ABOUT THIS TASK
Transcribe the lines from the start of the data below through the line with "Карточки для тренировки правильного", word for word and nothing more.

------------------------------------------------

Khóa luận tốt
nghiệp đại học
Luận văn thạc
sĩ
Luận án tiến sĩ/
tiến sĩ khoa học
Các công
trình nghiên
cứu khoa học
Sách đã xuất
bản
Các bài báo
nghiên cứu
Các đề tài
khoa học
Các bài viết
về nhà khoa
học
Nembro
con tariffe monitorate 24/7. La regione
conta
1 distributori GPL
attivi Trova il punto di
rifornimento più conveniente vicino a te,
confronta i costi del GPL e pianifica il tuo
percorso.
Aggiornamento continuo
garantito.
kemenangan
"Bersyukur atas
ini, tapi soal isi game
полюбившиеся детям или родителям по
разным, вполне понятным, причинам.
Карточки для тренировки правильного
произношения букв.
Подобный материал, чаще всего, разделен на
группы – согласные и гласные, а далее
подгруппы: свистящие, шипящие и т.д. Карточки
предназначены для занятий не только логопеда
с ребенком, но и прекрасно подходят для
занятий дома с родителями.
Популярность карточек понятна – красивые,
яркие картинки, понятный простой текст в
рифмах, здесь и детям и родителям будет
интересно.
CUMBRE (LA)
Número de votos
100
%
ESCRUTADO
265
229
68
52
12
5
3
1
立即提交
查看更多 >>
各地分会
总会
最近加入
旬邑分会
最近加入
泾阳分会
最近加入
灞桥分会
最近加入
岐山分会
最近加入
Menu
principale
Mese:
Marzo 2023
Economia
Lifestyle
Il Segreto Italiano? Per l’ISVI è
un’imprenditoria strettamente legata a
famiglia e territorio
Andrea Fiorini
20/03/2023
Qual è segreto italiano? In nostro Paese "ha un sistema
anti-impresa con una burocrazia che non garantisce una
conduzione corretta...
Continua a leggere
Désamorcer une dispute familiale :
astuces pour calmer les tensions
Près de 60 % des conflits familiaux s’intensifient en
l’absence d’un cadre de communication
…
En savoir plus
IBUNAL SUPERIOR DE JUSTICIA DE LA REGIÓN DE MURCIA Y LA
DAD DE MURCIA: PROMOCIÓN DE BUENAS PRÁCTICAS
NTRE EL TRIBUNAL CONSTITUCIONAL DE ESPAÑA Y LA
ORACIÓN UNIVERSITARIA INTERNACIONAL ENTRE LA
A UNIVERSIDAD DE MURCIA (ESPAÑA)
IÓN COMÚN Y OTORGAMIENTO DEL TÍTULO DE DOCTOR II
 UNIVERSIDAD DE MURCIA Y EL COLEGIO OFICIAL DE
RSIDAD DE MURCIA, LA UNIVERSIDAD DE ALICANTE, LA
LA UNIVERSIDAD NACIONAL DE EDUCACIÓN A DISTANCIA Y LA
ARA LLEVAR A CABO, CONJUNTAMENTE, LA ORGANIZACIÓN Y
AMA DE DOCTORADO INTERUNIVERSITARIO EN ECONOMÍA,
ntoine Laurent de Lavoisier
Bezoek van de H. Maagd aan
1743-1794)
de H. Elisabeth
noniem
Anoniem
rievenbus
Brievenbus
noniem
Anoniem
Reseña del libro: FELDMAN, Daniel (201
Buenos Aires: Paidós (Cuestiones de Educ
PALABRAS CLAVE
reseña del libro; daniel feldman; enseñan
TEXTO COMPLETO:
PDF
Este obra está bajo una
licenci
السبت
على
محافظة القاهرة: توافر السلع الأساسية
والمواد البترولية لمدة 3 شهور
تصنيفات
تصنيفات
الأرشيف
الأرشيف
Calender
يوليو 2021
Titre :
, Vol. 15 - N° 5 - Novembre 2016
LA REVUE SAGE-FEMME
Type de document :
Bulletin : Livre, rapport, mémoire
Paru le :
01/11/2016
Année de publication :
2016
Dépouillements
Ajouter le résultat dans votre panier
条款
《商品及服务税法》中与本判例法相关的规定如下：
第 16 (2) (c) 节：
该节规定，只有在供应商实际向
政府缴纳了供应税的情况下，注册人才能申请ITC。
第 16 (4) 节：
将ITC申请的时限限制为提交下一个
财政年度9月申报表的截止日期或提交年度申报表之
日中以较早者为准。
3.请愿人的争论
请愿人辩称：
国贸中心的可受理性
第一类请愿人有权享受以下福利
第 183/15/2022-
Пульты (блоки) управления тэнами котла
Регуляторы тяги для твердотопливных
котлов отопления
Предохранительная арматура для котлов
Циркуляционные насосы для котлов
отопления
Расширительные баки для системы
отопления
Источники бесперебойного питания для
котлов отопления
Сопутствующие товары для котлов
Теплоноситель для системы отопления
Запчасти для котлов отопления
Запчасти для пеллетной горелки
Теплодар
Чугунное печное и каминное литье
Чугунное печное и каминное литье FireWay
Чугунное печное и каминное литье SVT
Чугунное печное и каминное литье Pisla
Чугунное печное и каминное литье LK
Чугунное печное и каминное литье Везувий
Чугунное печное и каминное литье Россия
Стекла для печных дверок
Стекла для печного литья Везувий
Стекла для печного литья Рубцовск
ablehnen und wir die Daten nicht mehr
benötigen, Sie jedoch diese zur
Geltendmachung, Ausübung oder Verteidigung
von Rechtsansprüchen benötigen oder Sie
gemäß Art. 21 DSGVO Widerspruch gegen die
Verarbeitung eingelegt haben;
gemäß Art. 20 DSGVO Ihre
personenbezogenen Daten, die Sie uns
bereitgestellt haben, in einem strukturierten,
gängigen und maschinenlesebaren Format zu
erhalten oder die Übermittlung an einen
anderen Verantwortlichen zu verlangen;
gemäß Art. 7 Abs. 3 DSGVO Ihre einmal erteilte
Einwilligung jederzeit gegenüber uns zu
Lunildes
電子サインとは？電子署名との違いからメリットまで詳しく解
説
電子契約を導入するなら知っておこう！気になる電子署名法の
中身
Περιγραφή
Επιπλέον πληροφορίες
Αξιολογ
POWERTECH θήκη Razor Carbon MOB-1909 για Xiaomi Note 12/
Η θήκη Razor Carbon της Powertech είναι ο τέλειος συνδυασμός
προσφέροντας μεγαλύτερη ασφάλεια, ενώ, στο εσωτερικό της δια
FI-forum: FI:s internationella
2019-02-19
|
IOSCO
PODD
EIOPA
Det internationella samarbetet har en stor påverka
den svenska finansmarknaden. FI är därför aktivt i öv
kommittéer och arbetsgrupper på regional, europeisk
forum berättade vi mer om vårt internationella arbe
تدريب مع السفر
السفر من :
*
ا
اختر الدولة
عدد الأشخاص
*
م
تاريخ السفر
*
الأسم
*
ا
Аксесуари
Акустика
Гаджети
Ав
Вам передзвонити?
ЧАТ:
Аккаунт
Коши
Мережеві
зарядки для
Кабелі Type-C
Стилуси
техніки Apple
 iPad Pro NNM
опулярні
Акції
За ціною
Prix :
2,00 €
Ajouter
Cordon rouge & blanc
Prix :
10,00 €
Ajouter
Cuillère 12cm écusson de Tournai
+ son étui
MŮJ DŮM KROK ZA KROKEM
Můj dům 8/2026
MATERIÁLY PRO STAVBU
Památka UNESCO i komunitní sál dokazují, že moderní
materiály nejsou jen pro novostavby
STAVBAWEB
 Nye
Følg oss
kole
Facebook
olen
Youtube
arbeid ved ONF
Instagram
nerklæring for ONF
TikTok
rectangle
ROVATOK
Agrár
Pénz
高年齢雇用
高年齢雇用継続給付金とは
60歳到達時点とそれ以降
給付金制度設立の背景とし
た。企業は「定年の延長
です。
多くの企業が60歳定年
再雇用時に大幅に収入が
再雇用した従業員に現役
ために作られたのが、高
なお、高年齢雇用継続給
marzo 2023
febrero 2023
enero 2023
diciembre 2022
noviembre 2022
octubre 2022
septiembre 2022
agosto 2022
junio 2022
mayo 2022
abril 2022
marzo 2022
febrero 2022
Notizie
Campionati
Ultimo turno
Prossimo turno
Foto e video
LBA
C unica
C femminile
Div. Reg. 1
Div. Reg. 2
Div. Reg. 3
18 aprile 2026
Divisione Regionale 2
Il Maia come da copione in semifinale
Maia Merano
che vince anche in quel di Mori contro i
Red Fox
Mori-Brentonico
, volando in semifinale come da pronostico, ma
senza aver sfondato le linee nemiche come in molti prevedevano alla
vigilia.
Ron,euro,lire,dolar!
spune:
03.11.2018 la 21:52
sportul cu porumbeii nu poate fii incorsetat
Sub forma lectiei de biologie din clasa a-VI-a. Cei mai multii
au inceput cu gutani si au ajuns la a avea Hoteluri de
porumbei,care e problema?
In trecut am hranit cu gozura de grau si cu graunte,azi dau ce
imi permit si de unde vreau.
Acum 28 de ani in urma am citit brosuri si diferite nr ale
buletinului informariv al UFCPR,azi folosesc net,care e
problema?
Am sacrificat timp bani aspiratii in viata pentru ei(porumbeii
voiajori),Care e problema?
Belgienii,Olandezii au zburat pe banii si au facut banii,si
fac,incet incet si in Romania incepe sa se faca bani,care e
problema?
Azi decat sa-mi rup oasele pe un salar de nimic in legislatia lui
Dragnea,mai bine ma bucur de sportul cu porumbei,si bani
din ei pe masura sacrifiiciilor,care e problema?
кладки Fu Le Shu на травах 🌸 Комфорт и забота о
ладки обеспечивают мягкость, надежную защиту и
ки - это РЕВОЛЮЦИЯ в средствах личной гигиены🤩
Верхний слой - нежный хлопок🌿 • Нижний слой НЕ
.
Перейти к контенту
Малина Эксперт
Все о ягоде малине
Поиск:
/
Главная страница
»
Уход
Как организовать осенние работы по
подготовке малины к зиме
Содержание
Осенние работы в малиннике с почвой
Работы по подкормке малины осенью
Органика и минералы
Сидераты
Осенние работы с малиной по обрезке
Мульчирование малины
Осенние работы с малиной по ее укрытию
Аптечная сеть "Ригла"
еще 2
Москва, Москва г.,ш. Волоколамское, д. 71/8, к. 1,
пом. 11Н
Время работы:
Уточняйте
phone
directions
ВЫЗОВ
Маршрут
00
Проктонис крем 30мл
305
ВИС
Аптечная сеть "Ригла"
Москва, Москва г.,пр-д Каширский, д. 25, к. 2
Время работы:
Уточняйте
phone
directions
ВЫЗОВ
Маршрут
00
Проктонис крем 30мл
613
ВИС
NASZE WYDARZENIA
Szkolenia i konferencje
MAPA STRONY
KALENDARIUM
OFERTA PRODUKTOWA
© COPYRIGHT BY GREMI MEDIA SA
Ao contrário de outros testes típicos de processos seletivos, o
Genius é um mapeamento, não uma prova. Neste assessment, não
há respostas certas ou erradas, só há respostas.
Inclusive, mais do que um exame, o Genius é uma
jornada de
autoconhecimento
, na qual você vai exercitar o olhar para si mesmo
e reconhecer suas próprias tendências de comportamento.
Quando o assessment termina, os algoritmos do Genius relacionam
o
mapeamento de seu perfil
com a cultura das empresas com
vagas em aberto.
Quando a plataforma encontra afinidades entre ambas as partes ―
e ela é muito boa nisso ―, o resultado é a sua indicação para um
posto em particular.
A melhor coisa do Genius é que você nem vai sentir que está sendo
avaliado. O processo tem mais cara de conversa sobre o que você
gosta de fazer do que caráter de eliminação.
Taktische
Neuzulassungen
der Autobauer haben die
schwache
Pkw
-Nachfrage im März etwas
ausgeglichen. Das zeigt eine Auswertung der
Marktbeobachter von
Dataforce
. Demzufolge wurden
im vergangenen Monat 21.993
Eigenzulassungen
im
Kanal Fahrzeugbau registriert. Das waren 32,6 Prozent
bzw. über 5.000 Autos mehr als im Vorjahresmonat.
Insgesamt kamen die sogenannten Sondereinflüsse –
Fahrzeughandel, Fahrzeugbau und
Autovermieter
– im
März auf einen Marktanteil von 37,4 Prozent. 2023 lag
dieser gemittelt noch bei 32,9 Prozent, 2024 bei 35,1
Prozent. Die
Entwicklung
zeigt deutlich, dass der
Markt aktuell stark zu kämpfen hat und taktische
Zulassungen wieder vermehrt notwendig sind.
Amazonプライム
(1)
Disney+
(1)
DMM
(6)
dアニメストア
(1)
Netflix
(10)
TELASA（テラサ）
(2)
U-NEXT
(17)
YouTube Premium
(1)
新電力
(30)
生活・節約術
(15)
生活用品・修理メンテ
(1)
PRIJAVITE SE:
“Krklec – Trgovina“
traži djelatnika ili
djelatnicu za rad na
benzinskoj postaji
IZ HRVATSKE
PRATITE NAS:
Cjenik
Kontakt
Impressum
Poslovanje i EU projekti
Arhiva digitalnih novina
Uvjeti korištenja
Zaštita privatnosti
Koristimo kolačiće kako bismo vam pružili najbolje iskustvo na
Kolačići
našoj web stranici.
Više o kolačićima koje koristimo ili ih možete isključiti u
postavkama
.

------------------------------------------------

SOLUTION FOR THIS EXERCISE
Khóa luận tốt
nghiệp đại học
Luận văn thạc
sĩ
Luận án tiến sĩ/
tiến sĩ khoa học
Các công
trình nghiên
cứu khoa học
Sách đã xuất
bản
Các bài báo
nghiên cứu
Các đề tài
khoa học
Các bài viết
về nhà khoa
học
Nembro
con tariffe monitorate 24/7. La regione
conta
1 distributori GPL
attivi Trova il punto di
rifornimento più conveniente vicino a te,
confronta i costi del GPL e pianifica il tuo
percorso.
Aggiornamento continuo
garantito.
kemenangan
"Bersyukur atas
ini, tapi soal isi game
полюбившиеся детям или родителям по
разным, вполне понятным, причинам.
Карточки для тренировки правильного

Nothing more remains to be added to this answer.